How To Make Baked Teriyaki Chicken Wings

The method for these wings is simple, but the right steps ensure perfect results. Here’s a clear process from start to finish.

Step 1: Prepare the Marinade

Combine soy sauce, pineapple juice, sugar, oil, water, garlic, and ginger in a large mixing bowl. Whisk until the sugar dissolves and the mixture is well blended. Fresh ginger and garlic really matter for flavor, so take a moment to mince both finely—they’ll disperse evenly and taste sharper.

Step 2: Marinate the Chicken

Pat your chicken wings dry with paper towels. Toss them into the bowl. Use your hands or a spatula to turn the wings until every piece is coated. Marinating is essential. Cover and refrigerate the bowl for at least one hour. For the deepest flavor, let them sit overnight—this lets the marinade penetrate to the bone.

Step 3: Arrange and Bake

Preheat your oven to 350°F (175°C). Line a large baking sheet with foil or parchment paper for easy cleanup. Place a wire rack on the sheet and arrange the wings, shaking off excess marinade and spacing them evenly so they don’t crowd.

Slide the tray into the oven. Bake for 60 minutes, flipping the wings once halfway through. The wings should be golden, glistening, and smell amazing. If you prefer caramelized edges, turn the oven to broil for the last 2-3 minutes, but watch closely.

Making Extra Teriyaki Sauce

For even more flavor, cook up a fresh batch of teriyaki sauce. This can be drizzled over the baked wings or served on the side for dipping.

Quick Teriyaki Sauce:

  • 1/2 cup soy sauce
  • 1/2 cup pineapple juice
  • 1/3 cup sugar
  • 1 tablespoon minced garlic
  • 1 tablespoon grated ginger

Bring everything to a simmer in a small saucepan. Reduce until the sauce thickens, stirring occasionally. Let it cool before serving.

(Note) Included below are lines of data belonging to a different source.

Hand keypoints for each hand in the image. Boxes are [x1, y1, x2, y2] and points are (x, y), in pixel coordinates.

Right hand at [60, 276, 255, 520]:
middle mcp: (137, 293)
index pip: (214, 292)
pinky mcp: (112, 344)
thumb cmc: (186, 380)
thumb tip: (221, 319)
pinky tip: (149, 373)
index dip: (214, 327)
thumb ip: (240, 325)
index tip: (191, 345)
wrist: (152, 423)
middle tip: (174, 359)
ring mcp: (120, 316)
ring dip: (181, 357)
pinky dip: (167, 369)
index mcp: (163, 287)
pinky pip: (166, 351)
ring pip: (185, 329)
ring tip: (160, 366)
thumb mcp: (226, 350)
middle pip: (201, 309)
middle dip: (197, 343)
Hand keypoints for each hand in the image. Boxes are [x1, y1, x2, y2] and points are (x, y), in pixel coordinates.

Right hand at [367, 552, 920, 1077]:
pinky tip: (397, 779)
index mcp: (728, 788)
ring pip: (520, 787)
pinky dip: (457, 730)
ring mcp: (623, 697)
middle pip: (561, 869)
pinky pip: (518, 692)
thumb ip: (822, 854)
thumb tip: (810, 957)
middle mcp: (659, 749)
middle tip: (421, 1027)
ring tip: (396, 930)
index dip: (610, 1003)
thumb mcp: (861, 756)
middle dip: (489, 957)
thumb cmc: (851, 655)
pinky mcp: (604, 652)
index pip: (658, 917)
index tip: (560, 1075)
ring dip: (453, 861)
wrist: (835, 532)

Tips and Tricks for the Best Results

Achieving perfect baked teriyaki wings isn’t difficult, but a few practical pointers set them above the rest:

  • Marinate longer: More time equals more flavor. Overnight in the refrigerator works best.
  • Use a rack: Elevating wings helps heat circulate, keeping the skin crisp instead of soggy.
  • Taste your marinade: Adjust sweetness or saltiness before adding the chicken.
  • Broil for color: Finish under the broiler for a rich, sticky glaze.
  • Separate sauce for dipping: Always reserve a bit of marinade or make extra. Never use the marinade from raw chicken as a dipping sauce unless it’s boiled first.

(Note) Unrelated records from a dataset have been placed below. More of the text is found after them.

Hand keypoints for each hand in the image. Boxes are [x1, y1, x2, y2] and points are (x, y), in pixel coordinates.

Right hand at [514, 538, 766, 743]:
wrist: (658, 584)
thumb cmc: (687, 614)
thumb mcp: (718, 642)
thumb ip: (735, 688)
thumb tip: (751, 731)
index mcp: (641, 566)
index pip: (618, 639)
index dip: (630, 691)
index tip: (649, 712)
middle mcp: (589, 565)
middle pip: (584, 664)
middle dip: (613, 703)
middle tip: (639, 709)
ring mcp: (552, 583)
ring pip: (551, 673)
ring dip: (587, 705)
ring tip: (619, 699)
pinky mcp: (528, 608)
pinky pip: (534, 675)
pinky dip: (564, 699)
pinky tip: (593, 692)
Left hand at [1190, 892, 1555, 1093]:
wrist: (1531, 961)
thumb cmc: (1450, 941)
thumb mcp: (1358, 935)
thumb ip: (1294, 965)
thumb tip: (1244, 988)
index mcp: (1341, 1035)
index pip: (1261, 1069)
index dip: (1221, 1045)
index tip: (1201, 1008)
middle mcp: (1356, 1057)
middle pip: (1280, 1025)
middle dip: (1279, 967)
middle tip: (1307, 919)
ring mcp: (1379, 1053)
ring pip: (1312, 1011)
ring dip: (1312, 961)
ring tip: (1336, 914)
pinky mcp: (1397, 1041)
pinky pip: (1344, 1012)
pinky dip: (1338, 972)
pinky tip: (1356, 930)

Here’s a table summarizing simple upgrades:

Upgrade Effect
Add sesame oil Nutty aroma and flavor
Sprinkle sesame seeds Crunchy, toasty garnish
Use honey Richer sweetness and thickness
Add sriracha Subtle heat
Fresh scallions Color and crisp bite

Serving Suggestions

Teriyaki chicken wings are endlessly versatile. Here’s how you can serve them:

  • On their own: Perfect finger food for parties or casual dinners.
  • With steamed rice: Turns wings into a satisfying meal.
  • As a party platter: Pair with crunchy vegetables like carrots and celery.
  • Garnished: Sprinkle finished wings with sliced scallions, toasted sesame seeds, or a squeeze of lime.

Storing and Reheating

Baked teriyaki wings store well for future snacking or meals. Follow these methods for best results.

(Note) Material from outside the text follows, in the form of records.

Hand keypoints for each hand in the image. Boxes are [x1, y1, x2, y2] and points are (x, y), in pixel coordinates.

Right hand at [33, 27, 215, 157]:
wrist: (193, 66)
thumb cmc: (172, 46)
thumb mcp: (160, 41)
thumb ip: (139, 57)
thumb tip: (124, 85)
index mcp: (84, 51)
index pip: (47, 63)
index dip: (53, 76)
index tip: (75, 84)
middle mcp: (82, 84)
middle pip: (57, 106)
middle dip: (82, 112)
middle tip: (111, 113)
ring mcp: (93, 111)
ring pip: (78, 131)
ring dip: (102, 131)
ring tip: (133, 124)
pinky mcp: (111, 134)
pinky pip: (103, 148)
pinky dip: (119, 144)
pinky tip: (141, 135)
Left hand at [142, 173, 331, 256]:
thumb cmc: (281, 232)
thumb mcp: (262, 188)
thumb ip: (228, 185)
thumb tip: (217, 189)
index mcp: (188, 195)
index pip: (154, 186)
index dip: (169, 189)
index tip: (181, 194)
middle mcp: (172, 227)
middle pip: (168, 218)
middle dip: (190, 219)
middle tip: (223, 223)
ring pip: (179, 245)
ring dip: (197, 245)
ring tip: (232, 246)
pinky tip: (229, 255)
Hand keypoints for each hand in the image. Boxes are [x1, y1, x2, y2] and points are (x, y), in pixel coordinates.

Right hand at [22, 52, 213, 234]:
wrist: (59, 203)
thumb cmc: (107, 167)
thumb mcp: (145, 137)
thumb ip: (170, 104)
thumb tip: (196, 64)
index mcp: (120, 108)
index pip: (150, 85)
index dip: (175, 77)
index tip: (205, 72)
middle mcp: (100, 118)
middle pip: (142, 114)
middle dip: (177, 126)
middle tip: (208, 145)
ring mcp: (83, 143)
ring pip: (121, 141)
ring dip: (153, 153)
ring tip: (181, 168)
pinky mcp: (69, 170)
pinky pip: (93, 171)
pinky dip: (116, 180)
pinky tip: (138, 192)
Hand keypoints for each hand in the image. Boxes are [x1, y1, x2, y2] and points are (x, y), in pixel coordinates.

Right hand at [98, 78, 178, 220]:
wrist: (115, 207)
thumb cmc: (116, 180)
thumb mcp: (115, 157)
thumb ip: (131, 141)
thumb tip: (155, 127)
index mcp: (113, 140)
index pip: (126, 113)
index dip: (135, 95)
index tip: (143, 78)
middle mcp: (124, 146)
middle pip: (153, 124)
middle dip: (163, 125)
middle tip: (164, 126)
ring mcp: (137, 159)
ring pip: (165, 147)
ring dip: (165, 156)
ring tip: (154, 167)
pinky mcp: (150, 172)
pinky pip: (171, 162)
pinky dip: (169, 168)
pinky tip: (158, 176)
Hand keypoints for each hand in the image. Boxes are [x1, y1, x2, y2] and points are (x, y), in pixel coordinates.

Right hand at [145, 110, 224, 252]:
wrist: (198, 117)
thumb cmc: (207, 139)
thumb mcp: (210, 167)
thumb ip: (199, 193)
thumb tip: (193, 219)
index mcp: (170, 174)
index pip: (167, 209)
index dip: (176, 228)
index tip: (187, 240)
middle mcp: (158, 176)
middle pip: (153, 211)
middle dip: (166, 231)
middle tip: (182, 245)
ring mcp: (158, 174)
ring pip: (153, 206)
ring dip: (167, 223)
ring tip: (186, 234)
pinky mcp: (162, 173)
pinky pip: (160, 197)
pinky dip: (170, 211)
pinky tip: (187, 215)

Storing in the Refrigerator

Place cooled wings in an airtight container and refrigerate. They’ll stay fresh for up to three days. Great for lunchboxes or quick bites.

Freezing for Later

Let the wings cool fully. Layer them in a freezer-safe bag or container, separating layers with parchment paper. Label and date the container—frozen wings keep their quality up to three months.

Reheating

  • From the fridge: Spread wings on a baking sheet, bake at 350°F for 6-8 minutes, or until heated through.
  • From frozen: Thaw overnight in the fridge for best texture, then reheat as above. For quick thawing, place sealed wings in a bowl of cold water, changing the water every 30 minutes until defrosted.

Food Safety Reminder

Always reheat wings until steaming hot and ensure they reach an internal temperature of 165°F (74°C).

Customizing Your Teriyaki Wings

You can tailor the sauce or the wings to match your taste or dietary needs. Here are a few ideas:

  • Gluten-free option: Substitute tamari or coconut aminos for soy sauce.
  • Sugar swap: Try maple syrup, agave nectar, or coconut sugar.
  • Extra crunch: Toss wings briefly under the broiler after baking or add a light dusting of cornstarch before marinating.

If you want to make the wings ahead of time, bake them, cool completely, then store as described. Quickly reheat and glaze with fresh sauce before serving for best results.

Common Questions

Can I use frozen chicken wings?
Yes, but thaw them completely before marinating for even flavor.

Is fresh ginger essential?
Fresh ginger gives the brightest flavor, but a teaspoon of ground ginger can work in a pinch.

Do I need to pat the wings dry?
Yes—dry wings soak up the marinade and bake up crispy.

What cut of chicken works best?
Drumettes and flats both work well. Drumettes tend to be meatier; flats offer more crispy skin.

Baked teriyaki chicken wings bring together the best of both worlds: bold flavor and easy preparation. With just a handful of steps, you can create wings that are sticky and savory, with perfectly crisp skin. The homemade teriyaki marinade shines through in every bite, and with simple storage and reheating methods, you’ll have leftovers that are just as tasty. Serve these wings at your next gathering, or keep a stash handy for a quick meal. The result? A recipe you’ll come back to again and again.

Baked Teriyaki Chicken Wings (Easy Recipe)

⭐⭐⭐⭐⭐
4.6 from 8 votes

Course: Appetizers / Cuisine:
Prep Time 10 minutes
Cooking Time 1 hour
Servings 12 servings
Calories 202 cal

You might not believe it, but these delicious teriyaki chicken wings are baked. They aren’t deep-fried. Don’t worry, though. They’re just as crispy and addictive!

Ingredients

  • 1/4 cup water
  • 1 tablespoon minced fresh ginger
  • 1 cup soy sauce
  • 1 tablespoon minced fresh garlic
  • ¼ cup vegetable oil
  • 3 pounds chicken wings or drumettes
  • 1 cup pineapple juice
  • 1 cup white sugar

Instructions

  1. Mix the pineapple juice with the water, soy sauce, vegetable oil, garlic, and ginger in a large bowl until the sugar dissolves.
  2. Add chicken wings and toss until evenly coated. Then, cover the bowl with plastic wrap, and let the wings marinate in the fridge for 1 hour or overnight.
  3. Preheat oven to 350 degrees Fahrenheit (175°C) and grease a baking dish with oil or butter.
  4. Remove the chicken from the refrigerator, shake off the excess marinade, and arrange them in a single layer on the baking dish.
  5. Bake the chicken wings in the preheated oven for 1 hour, flipping halfway through. If you have a meat thermometer, the internal temperature should be 165 degrees Fahrenheit (75°C).
  6. Remove the wings from the oven, garnish with fresh herbs or more teriyaki sauce (optional), plate, and enjoy!